**Problem statement**
Swap each "locality" in these lines for "site" and leave everything else unchanged.

>> BEGIN Data shown

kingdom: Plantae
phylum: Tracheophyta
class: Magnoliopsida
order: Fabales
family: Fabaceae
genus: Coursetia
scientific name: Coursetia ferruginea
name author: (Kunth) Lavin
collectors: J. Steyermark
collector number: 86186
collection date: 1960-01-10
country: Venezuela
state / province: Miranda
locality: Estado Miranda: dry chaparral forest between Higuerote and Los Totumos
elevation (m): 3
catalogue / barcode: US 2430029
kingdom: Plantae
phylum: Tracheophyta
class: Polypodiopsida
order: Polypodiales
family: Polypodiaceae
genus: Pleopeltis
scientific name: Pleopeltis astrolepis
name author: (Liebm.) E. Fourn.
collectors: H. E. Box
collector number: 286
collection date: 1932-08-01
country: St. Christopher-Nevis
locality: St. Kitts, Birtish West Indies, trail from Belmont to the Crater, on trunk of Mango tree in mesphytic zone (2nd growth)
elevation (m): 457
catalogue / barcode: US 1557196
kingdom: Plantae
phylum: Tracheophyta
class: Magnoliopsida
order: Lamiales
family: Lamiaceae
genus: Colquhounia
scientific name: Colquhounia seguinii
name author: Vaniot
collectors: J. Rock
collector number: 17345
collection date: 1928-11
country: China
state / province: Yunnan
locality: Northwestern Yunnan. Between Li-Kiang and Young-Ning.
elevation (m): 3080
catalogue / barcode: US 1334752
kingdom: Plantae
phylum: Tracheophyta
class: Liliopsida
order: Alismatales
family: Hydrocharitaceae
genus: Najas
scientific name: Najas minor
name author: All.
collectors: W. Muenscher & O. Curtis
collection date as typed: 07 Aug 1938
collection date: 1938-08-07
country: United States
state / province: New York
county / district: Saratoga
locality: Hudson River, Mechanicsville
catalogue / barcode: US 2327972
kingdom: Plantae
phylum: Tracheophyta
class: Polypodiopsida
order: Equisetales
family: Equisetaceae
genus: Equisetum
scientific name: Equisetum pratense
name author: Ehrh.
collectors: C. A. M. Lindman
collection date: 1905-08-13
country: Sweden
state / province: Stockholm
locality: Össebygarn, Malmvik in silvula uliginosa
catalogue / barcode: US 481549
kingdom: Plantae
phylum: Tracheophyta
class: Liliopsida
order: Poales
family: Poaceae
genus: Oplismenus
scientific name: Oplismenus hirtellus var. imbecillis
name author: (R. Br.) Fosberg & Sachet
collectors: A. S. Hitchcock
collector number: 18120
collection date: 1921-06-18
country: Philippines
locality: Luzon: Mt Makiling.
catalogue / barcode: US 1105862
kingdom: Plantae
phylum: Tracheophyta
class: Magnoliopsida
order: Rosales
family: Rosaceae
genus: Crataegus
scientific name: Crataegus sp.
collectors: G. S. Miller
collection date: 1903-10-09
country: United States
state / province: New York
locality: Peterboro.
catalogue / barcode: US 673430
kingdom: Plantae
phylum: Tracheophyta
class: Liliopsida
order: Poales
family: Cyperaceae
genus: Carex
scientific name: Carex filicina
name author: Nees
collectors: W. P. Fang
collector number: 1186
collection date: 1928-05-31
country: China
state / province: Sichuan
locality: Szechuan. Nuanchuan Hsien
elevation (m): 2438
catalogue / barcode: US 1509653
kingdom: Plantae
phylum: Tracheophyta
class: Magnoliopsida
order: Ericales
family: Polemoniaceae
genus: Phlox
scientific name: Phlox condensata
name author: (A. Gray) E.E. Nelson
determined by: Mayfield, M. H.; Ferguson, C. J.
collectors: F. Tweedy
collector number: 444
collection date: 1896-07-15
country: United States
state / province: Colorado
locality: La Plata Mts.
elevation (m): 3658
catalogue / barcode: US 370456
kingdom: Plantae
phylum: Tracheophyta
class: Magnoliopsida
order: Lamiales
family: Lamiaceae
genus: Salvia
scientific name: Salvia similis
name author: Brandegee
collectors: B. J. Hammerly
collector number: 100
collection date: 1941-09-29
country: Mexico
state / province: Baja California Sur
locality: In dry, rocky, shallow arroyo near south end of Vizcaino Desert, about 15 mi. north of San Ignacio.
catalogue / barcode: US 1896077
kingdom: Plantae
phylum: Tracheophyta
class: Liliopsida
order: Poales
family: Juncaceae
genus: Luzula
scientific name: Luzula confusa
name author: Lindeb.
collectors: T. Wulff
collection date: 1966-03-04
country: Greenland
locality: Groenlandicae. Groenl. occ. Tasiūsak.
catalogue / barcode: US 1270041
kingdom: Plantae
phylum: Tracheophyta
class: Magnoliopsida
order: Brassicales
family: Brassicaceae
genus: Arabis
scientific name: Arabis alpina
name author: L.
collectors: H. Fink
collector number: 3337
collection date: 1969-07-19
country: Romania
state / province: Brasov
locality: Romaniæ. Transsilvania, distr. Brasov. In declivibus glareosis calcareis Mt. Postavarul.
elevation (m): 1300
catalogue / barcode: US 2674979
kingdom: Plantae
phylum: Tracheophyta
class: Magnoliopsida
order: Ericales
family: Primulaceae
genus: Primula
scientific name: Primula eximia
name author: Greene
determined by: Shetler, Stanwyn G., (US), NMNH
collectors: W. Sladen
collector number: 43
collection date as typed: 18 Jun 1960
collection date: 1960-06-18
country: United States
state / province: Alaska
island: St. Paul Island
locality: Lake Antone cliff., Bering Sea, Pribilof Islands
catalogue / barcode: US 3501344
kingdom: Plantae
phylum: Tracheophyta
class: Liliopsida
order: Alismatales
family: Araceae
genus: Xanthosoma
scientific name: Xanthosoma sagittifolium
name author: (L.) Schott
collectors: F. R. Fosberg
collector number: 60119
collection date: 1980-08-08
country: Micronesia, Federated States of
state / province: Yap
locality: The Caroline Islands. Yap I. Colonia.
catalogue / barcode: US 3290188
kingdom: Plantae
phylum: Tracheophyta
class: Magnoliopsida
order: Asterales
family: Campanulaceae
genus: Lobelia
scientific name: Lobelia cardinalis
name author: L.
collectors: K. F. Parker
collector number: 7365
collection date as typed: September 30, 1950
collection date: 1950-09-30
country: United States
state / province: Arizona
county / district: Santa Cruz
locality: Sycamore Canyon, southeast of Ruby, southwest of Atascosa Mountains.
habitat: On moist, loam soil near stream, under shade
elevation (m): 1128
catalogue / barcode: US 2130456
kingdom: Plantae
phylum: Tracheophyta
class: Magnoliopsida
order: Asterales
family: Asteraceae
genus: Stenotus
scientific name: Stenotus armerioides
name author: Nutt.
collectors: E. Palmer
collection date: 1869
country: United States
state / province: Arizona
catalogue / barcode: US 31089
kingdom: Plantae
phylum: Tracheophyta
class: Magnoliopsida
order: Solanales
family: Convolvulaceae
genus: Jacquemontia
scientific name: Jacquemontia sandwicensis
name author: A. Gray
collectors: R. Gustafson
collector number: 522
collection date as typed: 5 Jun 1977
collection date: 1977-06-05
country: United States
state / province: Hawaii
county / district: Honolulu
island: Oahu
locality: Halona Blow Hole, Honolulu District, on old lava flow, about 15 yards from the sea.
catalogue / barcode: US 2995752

>> END Data shown

**Solution**
kingdom: Plantae
phylum: Tracheophyta
class: Magnoliopsida
order: Fabales
family: Fabaceae
genus: Coursetia
scientific name: Coursetia ferruginea
name author: (Kunth) Lavin
collectors: J. Steyermark
collector number: 86186
collection date: 1960-01-10
country: Venezuela
state / province: Miranda
site: Estado Miranda: dry chaparral forest between Higuerote and Los Totumos
elevation (m): 3
catalogue / barcode: US 2430029
kingdom: Plantae
phylum: Tracheophyta
class: Polypodiopsida
order: Polypodiales
family: Polypodiaceae
genus: Pleopeltis
scientific name: Pleopeltis astrolepis
name author: (Liebm.) E. Fourn.
collectors: H. E. Box
collector number: 286
collection date: 1932-08-01
country: St. Christopher-Nevis
site: St. Kitts, Birtish West Indies, trail from Belmont to the Crater, on trunk of Mango tree in mesphytic zone (2nd growth)
elevation (m): 457
catalogue / barcode: US 1557196
kingdom: Plantae
phylum: Tracheophyta
class: Magnoliopsida
order: Lamiales
family: Lamiaceae
genus: Colquhounia
scientific name: Colquhounia seguinii
name author: Vaniot
collectors: J. Rock
collector number: 17345
collection date: 1928-11
country: China
state / province: Yunnan
site: Northwestern Yunnan. Between Li-Kiang and Young-Ning.
elevation (m): 3080
catalogue / barcode: US 1334752
kingdom: Plantae
phylum: Tracheophyta
class: Liliopsida
order: Alismatales
family: Hydrocharitaceae
genus: Najas
scientific name: Najas minor
name author: All.
collectors: W. Muenscher & O. Curtis
collection date as typed: 07 Aug 1938
collection date: 1938-08-07
country: United States
state / province: New York
county / district: Saratoga
site: Hudson River, Mechanicsville
catalogue / barcode: US 2327972
kingdom: Plantae
phylum: Tracheophyta
class: Polypodiopsida
order: Equisetales
family: Equisetaceae
genus: Equisetum
scientific name: Equisetum pratense
name author: Ehrh.
collectors: C. A. M. Lindman
collection date: 1905-08-13
country: Sweden
state / province: Stockholm
site: Össebygarn, Malmvik in silvula uliginosa
catalogue / barcode: US 481549
kingdom: Plantae
phylum: Tracheophyta
class: Liliopsida
order: Poales
family: Poaceae
genus: Oplismenus
scientific name: Oplismenus hirtellus var. imbecillis
name author: (R. Br.) Fosberg & Sachet
collectors: A. S. Hitchcock
collector number: 18120
collection date: 1921-06-18
country: Philippines
site: Luzon: Mt Makiling.
catalogue / barcode: US 1105862
kingdom: Plantae
phylum: Tracheophyta
class: Magnoliopsida
order: Rosales
family: Rosaceae
genus: Crataegus
scientific name: Crataegus sp.
collectors: G. S. Miller
collection date: 1903-10-09
country: United States
state / province: New York
site: Peterboro.
catalogue / barcode: US 673430
kingdom: Plantae
phylum: Tracheophyta
class: Liliopsida
order: Poales
family: Cyperaceae
genus: Carex
scientific name: Carex filicina
name author: Nees
collectors: W. P. Fang
collector number: 1186
collection date: 1928-05-31
country: China
state / province: Sichuan
site: Szechuan. Nuanchuan Hsien
elevation (m): 2438
catalogue / barcode: US 1509653
kingdom: Plantae
phylum: Tracheophyta
class: Magnoliopsida
order: Ericales
family: Polemoniaceae
genus: Phlox
scientific name: Phlox condensata
name author: (A. Gray) E.E. Nelson
determined by: Mayfield, M. H.; Ferguson, C. J.
collectors: F. Tweedy
collector number: 444
collection date: 1896-07-15
country: United States
state / province: Colorado
site: La Plata Mts.
elevation (m): 3658
catalogue / barcode: US 370456
kingdom: Plantae
phylum: Tracheophyta
class: Magnoliopsida
order: Lamiales
family: Lamiaceae
genus: Salvia
scientific name: Salvia similis
name author: Brandegee
collectors: B. J. Hammerly
collector number: 100
collection date: 1941-09-29
country: Mexico
state / province: Baja California Sur
site: In dry, rocky, shallow arroyo near south end of Vizcaino Desert, about 15 mi. north of San Ignacio.
catalogue / barcode: US 1896077
kingdom: Plantae
phylum: Tracheophyta
class: Liliopsida
order: Poales
family: Juncaceae
genus: Luzula
scientific name: Luzula confusa
name author: Lindeb.
collectors: T. Wulff
collection date: 1966-03-04
country: Greenland
site: Groenlandicae. Groenl. occ. Tasiūsak.
catalogue / barcode: US 1270041
kingdom: Plantae
phylum: Tracheophyta
class: Magnoliopsida
order: Brassicales
family: Brassicaceae
genus: Arabis
scientific name: Arabis alpina
name author: L.
collectors: H. Fink
collector number: 3337
collection date: 1969-07-19
country: Romania
state / province: Brasov
site: Romaniæ. Transsilvania, distr. Brasov. In declivibus glareosis calcareis Mt. Postavarul.
elevation (m): 1300
catalogue / barcode: US 2674979
kingdom: Plantae
phylum: Tracheophyta
class: Magnoliopsida
order: Ericales
family: Primulaceae
genus: Primula
scientific name: Primula eximia
name author: Greene
determined by: Shetler, Stanwyn G., (US), NMNH
collectors: W. Sladen
collector number: 43
collection date as typed: 18 Jun 1960
collection date: 1960-06-18
country: United States
state / province: Alaska
island: St. Paul Island
site: Lake Antone cliff., Bering Sea, Pribilof Islands
catalogue / barcode: US 3501344
kingdom: Plantae
phylum: Tracheophyta
class: Liliopsida
order: Alismatales
family: Araceae
genus: Xanthosoma
scientific name: Xanthosoma sagittifolium
name author: (L.) Schott
collectors: F. R. Fosberg
collector number: 60119
collection date: 1980-08-08
country: Micronesia, Federated States of
state / province: Yap
site: The Caroline Islands. Yap I. Colonia.
catalogue / barcode: US 3290188
kingdom: Plantae
phylum: Tracheophyta
class: Magnoliopsida
order: Asterales
family: Campanulaceae
genus: Lobelia
scientific name: Lobelia cardinalis
name author: L.
collectors: K. F. Parker
collector number: 7365
collection date as typed: September 30, 1950
collection date: 1950-09-30
country: United States
state / province: Arizona
county / district: Santa Cruz
site: Sycamore Canyon, southeast of Ruby, southwest of Atascosa Mountains.
habitat: On moist, loam soil near stream, under shade
elevation (m): 1128
catalogue / barcode: US 2130456
kingdom: Plantae
phylum: Tracheophyta
class: Magnoliopsida
order: Asterales
family: Asteraceae
genus: Stenotus
scientific name: Stenotus armerioides
name author: Nutt.
collectors: E. Palmer
collection date: 1869
country: United States
state / province: Arizona
catalogue / barcode: US 31089
kingdom: Plantae
phylum: Tracheophyta
class: Magnoliopsida
order: Solanales
family: Convolvulaceae
genus: Jacquemontia
scientific name: Jacquemontia sandwicensis
name author: A. Gray
collectors: R. Gustafson
collector number: 522
collection date as typed: 5 Jun 1977
collection date: 1977-06-05
country: United States
state / province: Hawaii
county / district: Honolulu
island: Oahu
site: Halona Blow Hole, Honolulu District, on old lava flow, about 15 yards from the sea.
catalogue / barcode: US 2995752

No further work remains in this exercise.